The nurse is interviewing the mother of a 6-month-old being seen at a well-child visit. The mother reports she has used an over-the-counter topical ointment intended for adults on her child for a skin rash. What is the most appropriate response by the nurse? 1. "Why did you do that instead of contacting your doctor?" 2. "This is dangerous so please do not do this again." 3. "Children have thin skin and can absorb medications differently than adults." 4. "How often do you use this medication?"

3. "Children have thin skin and can absorb medications differently than adults."

The nurse is presenting an in-service to a group of nurses who will be working in a dermatology clinic. One participant asks the nurse about a bacterial skin infection that she has seen in children that involves honey-colored crusted lesions.
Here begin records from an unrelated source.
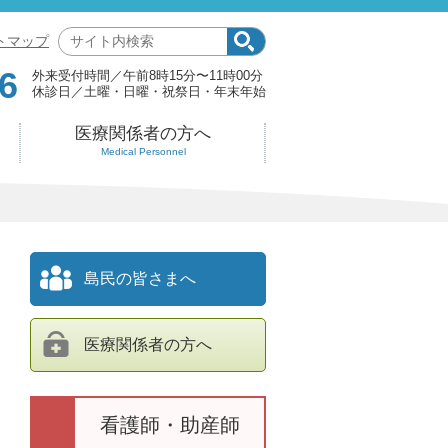
サ
トマップ
イ
6
外来受付時間
午前8時15分〜11時00分
ト
休診日
土曜・日曜・祝祭日・年末年始
内
検
医療関係者の方へ
索:
Medical Personnel
島民の皆さまへ
医療関係者の方へ
看護師・助産師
The nurse most likely is referring to: 1. seborrheic dermatitis. 2. candidiasis. 3. miliaria rubra (heat rash). 4. impetigo.

4

The clinic nurse is assessing a 12-year-old client. The client reports having dandruff and asks the nurse what can be done for it. Which response by the nurse is best? 1. "Apply warm baby oil to your scalp once a day for a few days." 2. "Wash your hair vigorously twice a day for one week." 3. "I will let your primary health care provider know you need prescription shampoo." 4. "Wash your hair with a gentle shampoo daily."

4. "Wash your hair with a gentle shampoo daily."